Seriously, forget listening and read the book.
Audilble please redo this classic and terrific story with a much better voice.
I had to read this book for a U.S. History course in college. I got through a good portion of the book by reading - but decided to buy the audiobook as listening is much more convienent. After 5 minutes of listening I had to turn it off. The narrator is so unlively and boring that it made the book unbearable. Take caution and listen to the sample before buying.
I still give it two stars, because the story is excellent for those who are history junkies :]
Retired teacher of literature with an interest in religion and in science and in history. I have loved reading for 50 years.
The Quiet American of the title is not the simple aide worker he seems to be...he has been sent to Vietnam to open a door for American influence, to secure a place for American power to grow from a tiny beginning. The American government sees that the French are about to lose the country, and the Americans do not plan to stand by and let the country go "communist."
Greene astutely points out that to the peasants in the rice fields, who have been there for hundreds of years and will be there for hundreds more, the style of government in the capital, whether it be Hanoi or Saigon or elsewhere, matters little. The rice farmer is concerned with his work and with feeding his family...he knows nothing of the democracy of the Greeks or of the socialism of Marx.
But powerful nations are determined to play out their chess game in Vietnam, indeed in all of Indochina. And this quiet American is calm on the surface but roiling inside with his idealism of saving these little brown brothers from the evil of communism....saving them even at the cost of killing a few, or more than a few of them in the process.
Along with a morally ambiguous plot, standard in Greene novels, there is an unusual love story involving two western men who are captured by the allure of a young and beautiful Vietnamese woman. For both men she is life itself...but she may also be death, perhaps for the one who wins her and also for the one who loses her.
An earlier reviewer did not like the narrator, the reader of the audiobook. Like him, I say listen to a sample. I did not find the reader to be unsatisfactory. For me, the reader simply disappeared as I got caught up in the story. Isn't that the way it should be?

Collected material

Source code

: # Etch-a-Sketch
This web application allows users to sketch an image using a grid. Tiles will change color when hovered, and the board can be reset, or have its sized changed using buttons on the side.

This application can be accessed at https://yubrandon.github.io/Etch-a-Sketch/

Required action A
Answer from the reviews of The Quiet American:
(i) For what course did one reviewer have to read the book?
(ii) How many stars does that reviewer still give it?
(iii) For how many years has the retired teacher loved reading?
Required action B
Carry on the reviews of The Quiet American from their last sentence.
The listing is separate material and has no connection to the reviews of The Quiet American.

Written reply A
(i) A U.S. History course in college.
(ii) Two stars.
(iii) 50 years.

Written reply B
I'm happy to wade into a slow developing story as long as the prose is rich and evocative. This one is not. And the narrator doesn't help. His reading is ropy and wooden, and much too slow in some places. Maybe Graham Greene is better in print, but so far, his "End of the Affair" read by Colin Firth is the only Audiobook I've enjoyed so far. "Our Man in Havana" is not bad either.
It's a very snide, clever book. I enjoyed the writing.
Not the scenes, but the expository narration and flashbacks were very well done.
The first meeting of these two different expats in Vietnam.
I resorted to Audible after finding the book's not available as a Kindle download - it was for book club and I was on a deadline! I enjoyed the book so much that I also watched the recent movie with Michael Caine, which changes it up a bit, but does bring the timeframe and experiences to life.
Nevertheless, was very glad I'd started with the actual text, which is a worthwhile listen - a cross between escapism and the musings of hard reality.
I enjoyed this book on audio and appreciated the easy flow of writing and descriptions along with the wonderful narration by Joseph Porter, big fan of Graham Greene, recommended for those who wish to be transported to a foreign country and enjoy intrigue.
I found the reading in general good: the pace, clarity, emotional distancing. The attempt at an American accent, though, was a sad mistake that detracted from my enjoyment of the work.